▸ Exercise materials

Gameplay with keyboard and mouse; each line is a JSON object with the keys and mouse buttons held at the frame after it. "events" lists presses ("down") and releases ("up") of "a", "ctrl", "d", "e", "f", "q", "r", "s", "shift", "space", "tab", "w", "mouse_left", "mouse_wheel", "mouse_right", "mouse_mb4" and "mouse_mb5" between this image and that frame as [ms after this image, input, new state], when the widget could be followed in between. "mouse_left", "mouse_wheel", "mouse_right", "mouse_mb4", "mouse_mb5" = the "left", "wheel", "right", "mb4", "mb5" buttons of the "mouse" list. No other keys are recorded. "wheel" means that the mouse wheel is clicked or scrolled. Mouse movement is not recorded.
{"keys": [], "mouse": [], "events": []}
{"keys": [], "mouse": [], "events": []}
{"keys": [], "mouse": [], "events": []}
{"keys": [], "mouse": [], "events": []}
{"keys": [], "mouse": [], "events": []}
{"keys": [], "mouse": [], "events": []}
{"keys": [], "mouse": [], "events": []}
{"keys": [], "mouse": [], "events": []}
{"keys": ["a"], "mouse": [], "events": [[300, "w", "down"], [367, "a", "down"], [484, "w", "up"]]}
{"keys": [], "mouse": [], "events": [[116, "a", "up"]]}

▸ Problem requirements
With nothing added or dropped, write out the listing again.

▸ Response below
Gameplay with keyboard and mouse; each line is a JSON object with the keys and mouse buttons held at the frame after it. "events" lists presses ("down") and releases ("up") of "a", "ctrl", "d", "e", "f", "q", "r", "s", "shift", "space", "tab", "w", "mouse_left", "mouse_wheel", "mouse_right", "mouse_mb4" and "mouse_mb5" between this image and that frame as [ms after this image, input, new state], when the widget could be followed in between. "mouse_left", "mouse_wheel", "mouse_right", "mouse_mb4", "mouse_mb5" = the "left", "wheel", "right", "mb4", "mb5" buttons of the "mouse" list. No other keys are recorded. "wheel" means that the mouse wheel is clicked or scrolled. Mouse movement is not recorded.
{"keys": [], "mouse": [], "events": []}
{"keys": [], "mouse": [], "events": []}
{"keys": [], "mouse": [], "events": []}
{"keys": [], "mouse": [], "events": []}
{"keys": [], "mouse": [], "events": []}
{"keys": [], "mouse": [], "events": []}
{"keys": [], "mouse": [], "events": []}
{"keys": [], "mouse": [], "events": []}
{"keys": ["a"], "mouse": [], "events": [[300, "w", "down"], [367, "a", "down"], [484, "w", "up"]]}
{"keys": [], "mouse": [], "events": [[116, "a", "up"]]}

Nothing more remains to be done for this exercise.